Sunday, August 31, 2008

Stewart Mader in the UK

Stewart author of WikiPatterns and ex-wiki evangelist at Atlassian is in the UK this week to give a couple of workshops now that he has gone solo with his own consulting company.

The first of his sessions is a free (as far as I can tell) evening meeting on 3rd September at WuffleClub entitled Grow Your Wiki and the second, Effective Project Management Using a Wiki is the following morning at the same venue where the cost is a very reasonable 50 quid!

I am very excited to be attending the project management session as I have always felt the wiki was a perfect tool to supplement the more traditional PM tools like MS project. I explored with Mentor Group's Peter Nightingale using a wiki for the change management and project configuration aspects of a project. I also have used the corporate wiki for project reporting: paste a good quality JPEG of a MS project GANT or PERT into a wiki page and then email the link (or better still rely on the RSS feed) to all interested parties. The recipients do not need to have MS project or any special file viewers and they can use the wiki's functions to give feedback.

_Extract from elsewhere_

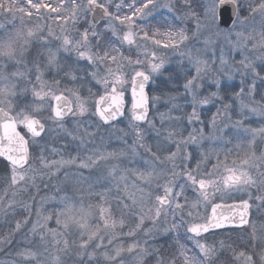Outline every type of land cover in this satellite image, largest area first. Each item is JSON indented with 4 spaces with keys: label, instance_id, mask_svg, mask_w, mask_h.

I will endeavor to blog late next week about Stewart's workshop.

Friday, August 29, 2008

London Wiki Wednesday is back on track

I was pleased to be able to assist with the re-launch of London Wiki
Wednesday
. After an absence of eight months I was able to work with David Terrar of Business 2.0 and WordFrame to organize a meeting, again at NYK. It took place on August 13th and all involved pleged to hold the meetings on a regular (every two
months) basis with the next on likely to be on October 1st. David's account of the event can be found here.

Friday, August 1, 2008

Wiki Evangelist

Stewart Madder the wiki evangelist at Atlassian wrote a great piece about my current wiki deployment here. I believe the hope is that the article will be syndicated to a number of prominent business print mags.

This can only do good for those working in the enterprise wiki field.

While I am at it, I recommend Stewart's book Wikipatterns to anyone working in our field.